While discussing the macroeconomic challenges, Dr Subbarao reflected on unemployment as possibly being the most crucial problem facing the economy. The critical link to exploiting demographic dividend is to provide jobs. About 12 million people join the labour force every year, but we’re not even able to provide half as many jobs. The jobs we created are low-productivity jobs.  The lecture concluded with the final closing thoughts that, “the attitude which we should take to our economic management is to be open to ideas, to challenge conventional economic orthodoxy, to respect dissent and to be pluralistic. And that’s where the life and work of Dr Shenoy is a shining example for guiding today’s economic management”.    

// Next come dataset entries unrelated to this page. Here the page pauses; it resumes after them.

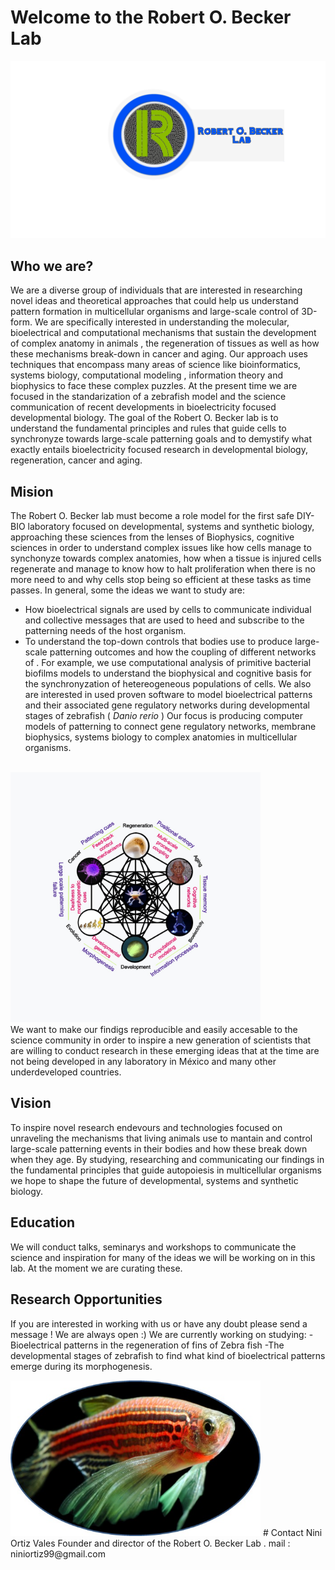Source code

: # Welcome to the Robert O. Becker Lab

 <img src="robslab.png" alt="robslab.png" width="900"/>
 

## Who we are?

We are a diverse group of individuals that are interested in researching novel ideas and theoretical approaches that could help us understand pattern formation in multicellular organisms and large-scale control of 3D-form. We are specifically interested in understanding the molecular, bioelectrical and computational mechanisms that sustain the development of complex anatomy in animals , the regeneration of tissues  as well as how these mechanisms break-down in cancer and aging. Our approach uses techniques that encompass many areas of science like bioinformatics, systems biology, computational modeling , information theory and biophysics to face these complex puzzles. At the present time we are focused in the standarization of a zebrafish model and the science communication of recent developments in bioelectricity focused developmental biology. The goal of the Robert O. Becker lab is to understand the fundamental principles and rules that guide cells to synchronyze towards large-scale patterning goals and to demystify what exactly entails bioelectricity focused research in developmental biology, regeneration, cancer and aging.

## Mision
The Robert O. Becker lab must become a role model for the first safe DIY-BIO laboratory focused on developmental, systems and synthetic biology, approaching these sciences from the lenses of Biophysics, cognitive sciences in order to understand complex issues like how cells manage to synchonyze towards complex anatomies, how when a tissue is injured cells regenerate and manage to know how to halt proliferation when there is no more need to and why cells stop being so efficient at these tasks as time passes. In general, some the ideas we want to study are:

  - How bioelectrical signals are used by cells to communicate individual and collective messages that are used to heed and subscribe to the patterning needs of the host organism.
 - To understand  the top-down controls that bodies use to produce large-scale patterning outcomes and how the coupling of different networks of . For example, we use computational analysis of primitive bacterial biofilms models to understand the biophysical and  cognitive basis for the synchronyzation  of hetereogeneous populations of cells. We also are interested in used proven software to model bioelectrical patterns and their associated gene regulatory networks during developmental stages of zebrafish ( _Danio rerio_ ) Our focus is producing computer models of patterning  to connect gene regulatory networks, membrane biophysics, systems biology to complex anatomies in multicellular organisms.
  <br />
  <img src="scale-free.jpeg" alt="scale-free.jpeg" width="400"/>
 
 <br />
We want to make our findigs reproducible and easily accesable to the science community in order to inspire a new generation of scientists that are willing to conduct research in these emerging ideas that at the time are not being developed in any laboratory in México and many other underdeveloped countries.

## Vision
To inspire novel research endevours and technologies focused on unraveling the mechanisms that living animals use to mantain and control large-scale patterning events in their bodies and how these break down when they age. By studying, researching and communicating our findings in the fundamental principles that guide autopoiesis in multicellular organisms  we hope to shape the future of developmental, systems and synthetic biology.

## Education
 We will conduct talks, seminarys and workshops to communicate the science and inspiration for many of the ideas we will be working on in this lab. At the moment we are curating these.
## Research Opportunities
If you are interested in working with us or have any doubt please send a message ! We are always open :)
We are currently working on studying:
-Bioelectrical patterns in the regeneration of fins of Zebra fish
-The developmental stages of zebrafish to find what kind of bioelectrical patterns emerge during its morphogenesis. 

 <img src="zebrafish.jpeg" alt="zebrafish.jpeg" width="400"/>
# Contact
Nini Ortiz Vales
Founder and director of the Robert O. Becker Lab .
mail : niniortiz99@gmail.com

The discussion was followed by an intriguing Q & A session, whereby participants coming from a diverse demographic & professional background asked their queries pertaining to challenges towards building the $5 trillion economy in the coming decade. During the Q&A session, Dr Subbarao reflected on the crucial role of manufacturing on this path.   While quoting Raghuram Rajan, he mentioned “We must focus on services for tomorrow’s growth” but at the same time, we cannot deemphasize manufacturing. We still have to rely on manufacturing to provide 10s of millions of jobs. India will have to mobilize jobs from the service sector, there is a huge potential in the manufacturing sector.